TASK 1:
In the forum thread about autogenerated names, what does frol call the most flexible solution to naming collisions?

DOCUMENT EXTRACT:
>> Start
So for type A and A in definitions, second one will become A2

possible improvement

alternative

Prefix definition with parent struct, so if A and A in B and C, name of second one will be B_A, which will require need to propagate parent info (hopefully it is already).

In case A and A in same struct one will have alias or mod prefix, so use alias or mod prefix.

Alternative seems complicated.

Not sure if one can get full Rust compile time info about modules in proc macro.

frol commented 4 months ago

I don’t see a universal solution to avoid naming collisions when names are autogenerated. The most flexible solution is to introduce macro attribute to control/override the naming.

@dzmitry-lahoda Would you like to contribute the solution to allow naming customization?
>> End
TASK 2:
Quote the records verbatim from their first line through the line that contains "pink circle: moved 2 px down".

DATA SUPPLIED:
>> Start
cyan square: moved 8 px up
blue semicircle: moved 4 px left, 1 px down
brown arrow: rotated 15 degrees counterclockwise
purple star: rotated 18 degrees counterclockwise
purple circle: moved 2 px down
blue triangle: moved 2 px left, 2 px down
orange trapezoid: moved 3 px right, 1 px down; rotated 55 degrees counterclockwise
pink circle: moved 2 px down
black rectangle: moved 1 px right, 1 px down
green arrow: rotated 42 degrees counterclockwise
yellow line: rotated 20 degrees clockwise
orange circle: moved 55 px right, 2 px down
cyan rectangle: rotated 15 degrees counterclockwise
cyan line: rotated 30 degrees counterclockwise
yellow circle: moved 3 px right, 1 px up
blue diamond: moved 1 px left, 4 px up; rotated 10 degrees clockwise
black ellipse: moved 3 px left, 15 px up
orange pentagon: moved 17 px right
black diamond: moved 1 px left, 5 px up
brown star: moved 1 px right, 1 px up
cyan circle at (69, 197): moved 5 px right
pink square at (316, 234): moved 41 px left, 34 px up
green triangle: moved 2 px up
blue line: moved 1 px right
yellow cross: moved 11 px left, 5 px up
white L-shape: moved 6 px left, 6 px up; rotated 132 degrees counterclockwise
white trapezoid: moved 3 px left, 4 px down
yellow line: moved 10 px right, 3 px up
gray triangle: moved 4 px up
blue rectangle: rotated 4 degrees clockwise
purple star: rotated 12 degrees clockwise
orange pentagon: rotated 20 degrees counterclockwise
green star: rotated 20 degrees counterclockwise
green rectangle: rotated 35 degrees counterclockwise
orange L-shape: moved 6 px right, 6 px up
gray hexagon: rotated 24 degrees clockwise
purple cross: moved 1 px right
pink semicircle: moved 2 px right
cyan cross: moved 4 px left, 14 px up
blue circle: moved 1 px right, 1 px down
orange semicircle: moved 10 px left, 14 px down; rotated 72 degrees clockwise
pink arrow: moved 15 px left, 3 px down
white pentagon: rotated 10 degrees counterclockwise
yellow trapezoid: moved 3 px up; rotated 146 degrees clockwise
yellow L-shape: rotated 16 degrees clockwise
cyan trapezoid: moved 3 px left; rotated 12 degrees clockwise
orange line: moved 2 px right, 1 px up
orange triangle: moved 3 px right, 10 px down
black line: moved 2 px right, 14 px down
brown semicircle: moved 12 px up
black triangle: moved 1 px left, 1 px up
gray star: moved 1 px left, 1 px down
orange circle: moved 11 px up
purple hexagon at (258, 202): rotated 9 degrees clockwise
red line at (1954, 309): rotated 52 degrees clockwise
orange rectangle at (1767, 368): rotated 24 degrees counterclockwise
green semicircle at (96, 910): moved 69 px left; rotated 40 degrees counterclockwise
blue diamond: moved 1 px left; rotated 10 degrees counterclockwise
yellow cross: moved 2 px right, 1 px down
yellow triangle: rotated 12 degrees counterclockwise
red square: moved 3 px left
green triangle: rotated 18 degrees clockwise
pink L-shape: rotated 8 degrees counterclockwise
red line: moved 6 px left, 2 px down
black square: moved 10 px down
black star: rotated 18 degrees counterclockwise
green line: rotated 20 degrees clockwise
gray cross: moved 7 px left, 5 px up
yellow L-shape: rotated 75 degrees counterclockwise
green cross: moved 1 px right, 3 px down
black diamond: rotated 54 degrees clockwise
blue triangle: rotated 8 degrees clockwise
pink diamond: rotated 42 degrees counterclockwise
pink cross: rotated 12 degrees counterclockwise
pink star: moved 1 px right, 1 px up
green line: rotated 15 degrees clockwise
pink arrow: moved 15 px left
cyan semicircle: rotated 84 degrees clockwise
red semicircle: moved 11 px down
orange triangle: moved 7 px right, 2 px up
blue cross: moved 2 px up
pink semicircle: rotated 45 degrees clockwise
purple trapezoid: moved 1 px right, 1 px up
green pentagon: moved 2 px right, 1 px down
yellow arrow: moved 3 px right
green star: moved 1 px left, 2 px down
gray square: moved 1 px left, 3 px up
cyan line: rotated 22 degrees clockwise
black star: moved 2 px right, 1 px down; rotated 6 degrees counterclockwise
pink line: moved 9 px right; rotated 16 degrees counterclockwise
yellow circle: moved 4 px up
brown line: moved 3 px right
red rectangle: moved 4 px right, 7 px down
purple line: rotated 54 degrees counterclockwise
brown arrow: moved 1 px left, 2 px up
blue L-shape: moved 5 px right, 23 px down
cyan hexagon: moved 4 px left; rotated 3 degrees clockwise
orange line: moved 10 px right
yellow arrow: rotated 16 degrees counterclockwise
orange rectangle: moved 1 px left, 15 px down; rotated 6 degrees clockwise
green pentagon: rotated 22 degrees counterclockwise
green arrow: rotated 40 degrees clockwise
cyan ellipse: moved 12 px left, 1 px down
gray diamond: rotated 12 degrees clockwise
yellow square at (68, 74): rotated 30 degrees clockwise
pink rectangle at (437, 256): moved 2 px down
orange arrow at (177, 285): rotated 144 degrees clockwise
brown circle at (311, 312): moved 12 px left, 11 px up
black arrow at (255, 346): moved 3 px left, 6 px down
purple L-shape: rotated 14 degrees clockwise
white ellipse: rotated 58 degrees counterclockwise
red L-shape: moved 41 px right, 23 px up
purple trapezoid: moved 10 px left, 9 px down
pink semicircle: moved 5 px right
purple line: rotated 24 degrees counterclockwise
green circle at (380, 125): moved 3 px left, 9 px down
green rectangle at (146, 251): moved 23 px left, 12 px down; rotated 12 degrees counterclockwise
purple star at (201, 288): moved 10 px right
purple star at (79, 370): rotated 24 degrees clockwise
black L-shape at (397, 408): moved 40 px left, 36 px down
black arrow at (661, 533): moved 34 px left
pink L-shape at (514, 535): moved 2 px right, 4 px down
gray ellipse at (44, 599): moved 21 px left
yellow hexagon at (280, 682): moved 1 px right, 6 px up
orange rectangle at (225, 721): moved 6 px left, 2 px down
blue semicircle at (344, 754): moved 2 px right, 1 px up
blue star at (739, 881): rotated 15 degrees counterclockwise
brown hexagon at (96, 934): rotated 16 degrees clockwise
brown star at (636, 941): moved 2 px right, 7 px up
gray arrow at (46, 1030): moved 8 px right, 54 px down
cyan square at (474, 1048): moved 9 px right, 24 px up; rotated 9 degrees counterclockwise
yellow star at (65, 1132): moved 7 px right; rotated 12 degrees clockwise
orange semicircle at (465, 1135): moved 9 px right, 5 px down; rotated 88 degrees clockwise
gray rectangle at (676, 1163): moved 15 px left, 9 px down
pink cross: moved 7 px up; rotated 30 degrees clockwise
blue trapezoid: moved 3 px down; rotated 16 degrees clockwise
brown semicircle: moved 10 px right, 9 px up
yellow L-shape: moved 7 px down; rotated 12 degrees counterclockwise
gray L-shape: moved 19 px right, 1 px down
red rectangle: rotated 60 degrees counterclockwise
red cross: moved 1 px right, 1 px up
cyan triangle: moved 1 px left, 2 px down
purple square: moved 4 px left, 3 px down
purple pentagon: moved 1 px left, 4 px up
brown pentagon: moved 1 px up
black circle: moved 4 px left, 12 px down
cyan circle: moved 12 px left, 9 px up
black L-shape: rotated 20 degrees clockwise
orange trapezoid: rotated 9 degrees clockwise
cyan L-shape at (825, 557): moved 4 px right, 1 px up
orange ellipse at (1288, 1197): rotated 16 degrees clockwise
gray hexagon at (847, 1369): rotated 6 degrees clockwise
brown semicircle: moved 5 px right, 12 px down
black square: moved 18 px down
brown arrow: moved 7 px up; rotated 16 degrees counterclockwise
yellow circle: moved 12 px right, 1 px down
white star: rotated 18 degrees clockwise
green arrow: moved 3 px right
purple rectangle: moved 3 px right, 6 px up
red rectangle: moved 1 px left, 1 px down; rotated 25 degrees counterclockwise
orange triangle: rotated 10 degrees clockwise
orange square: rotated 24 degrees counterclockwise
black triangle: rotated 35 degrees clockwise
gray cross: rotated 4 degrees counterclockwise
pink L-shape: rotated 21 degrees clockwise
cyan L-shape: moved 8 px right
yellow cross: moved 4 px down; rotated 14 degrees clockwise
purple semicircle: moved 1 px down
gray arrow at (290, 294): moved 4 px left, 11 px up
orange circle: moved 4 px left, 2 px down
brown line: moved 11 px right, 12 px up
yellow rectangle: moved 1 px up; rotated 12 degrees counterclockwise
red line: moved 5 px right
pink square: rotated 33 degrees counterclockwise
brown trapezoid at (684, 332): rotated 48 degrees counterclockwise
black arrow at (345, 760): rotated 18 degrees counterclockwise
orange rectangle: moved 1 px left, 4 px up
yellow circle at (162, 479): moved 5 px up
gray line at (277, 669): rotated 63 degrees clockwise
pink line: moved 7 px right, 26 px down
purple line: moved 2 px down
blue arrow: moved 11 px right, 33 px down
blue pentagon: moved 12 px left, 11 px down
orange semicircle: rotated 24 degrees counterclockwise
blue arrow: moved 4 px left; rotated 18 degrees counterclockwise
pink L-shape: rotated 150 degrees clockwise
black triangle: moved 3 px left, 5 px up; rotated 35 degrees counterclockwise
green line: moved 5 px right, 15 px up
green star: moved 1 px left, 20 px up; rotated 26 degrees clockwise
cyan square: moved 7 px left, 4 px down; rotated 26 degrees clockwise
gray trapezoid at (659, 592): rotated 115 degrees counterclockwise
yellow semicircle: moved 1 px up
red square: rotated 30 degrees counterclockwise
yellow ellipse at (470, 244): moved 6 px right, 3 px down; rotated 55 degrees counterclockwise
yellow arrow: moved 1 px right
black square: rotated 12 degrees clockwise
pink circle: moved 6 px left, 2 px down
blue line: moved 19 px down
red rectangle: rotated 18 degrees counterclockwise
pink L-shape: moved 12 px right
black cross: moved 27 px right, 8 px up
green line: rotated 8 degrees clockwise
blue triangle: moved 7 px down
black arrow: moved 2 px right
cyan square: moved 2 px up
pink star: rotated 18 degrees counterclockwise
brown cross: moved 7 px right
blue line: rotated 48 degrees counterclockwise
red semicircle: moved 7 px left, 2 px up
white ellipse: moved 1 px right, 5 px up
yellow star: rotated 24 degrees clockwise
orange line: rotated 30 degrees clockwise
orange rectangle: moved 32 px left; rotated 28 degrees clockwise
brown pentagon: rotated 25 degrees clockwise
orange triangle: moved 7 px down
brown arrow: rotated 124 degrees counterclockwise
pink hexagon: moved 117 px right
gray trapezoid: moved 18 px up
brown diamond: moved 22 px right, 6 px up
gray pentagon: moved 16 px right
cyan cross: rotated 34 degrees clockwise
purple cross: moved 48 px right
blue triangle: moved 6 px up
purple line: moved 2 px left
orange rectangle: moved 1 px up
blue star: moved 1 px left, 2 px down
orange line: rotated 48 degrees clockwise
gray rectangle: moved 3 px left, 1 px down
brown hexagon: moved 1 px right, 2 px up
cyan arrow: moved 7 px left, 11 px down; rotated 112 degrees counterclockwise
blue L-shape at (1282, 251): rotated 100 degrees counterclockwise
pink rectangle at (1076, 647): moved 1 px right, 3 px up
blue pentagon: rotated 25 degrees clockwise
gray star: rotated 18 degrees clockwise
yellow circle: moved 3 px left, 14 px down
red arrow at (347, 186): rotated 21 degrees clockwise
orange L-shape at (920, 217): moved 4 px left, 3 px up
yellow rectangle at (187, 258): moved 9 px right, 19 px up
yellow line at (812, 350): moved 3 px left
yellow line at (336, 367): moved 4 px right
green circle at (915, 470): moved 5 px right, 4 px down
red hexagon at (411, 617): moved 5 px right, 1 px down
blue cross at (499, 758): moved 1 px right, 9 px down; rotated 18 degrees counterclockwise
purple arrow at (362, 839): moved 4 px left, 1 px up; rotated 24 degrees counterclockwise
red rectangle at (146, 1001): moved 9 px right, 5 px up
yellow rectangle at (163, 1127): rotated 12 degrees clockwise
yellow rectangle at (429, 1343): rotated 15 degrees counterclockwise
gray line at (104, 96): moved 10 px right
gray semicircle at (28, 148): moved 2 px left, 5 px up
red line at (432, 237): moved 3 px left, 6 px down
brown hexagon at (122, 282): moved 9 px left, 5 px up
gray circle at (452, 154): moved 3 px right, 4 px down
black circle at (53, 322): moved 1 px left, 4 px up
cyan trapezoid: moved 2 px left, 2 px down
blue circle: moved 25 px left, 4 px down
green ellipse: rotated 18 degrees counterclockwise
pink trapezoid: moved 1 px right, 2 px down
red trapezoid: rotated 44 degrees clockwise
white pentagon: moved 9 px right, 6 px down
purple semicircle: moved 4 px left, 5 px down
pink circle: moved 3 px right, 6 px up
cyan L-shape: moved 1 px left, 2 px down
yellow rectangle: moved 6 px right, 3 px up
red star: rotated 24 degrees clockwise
>> End
WRITTEN RESPONSE 1:
Introducing a macro attribute to control or override the naming.

WRITTEN RESPONSE 2:
cyan square: moved 8 px up
blue semicircle: moved 4 px left, 1 px down
brown arrow: rotated 15 degrees counterclockwise
purple star: rotated 18 degrees counterclockwise
purple circle: moved 2 px down
blue triangle: moved 2 px left, 2 px down
orange trapezoid: moved 3 px right, 1 px down; rotated 55 degrees counterclockwise
pink circle: moved 2 px down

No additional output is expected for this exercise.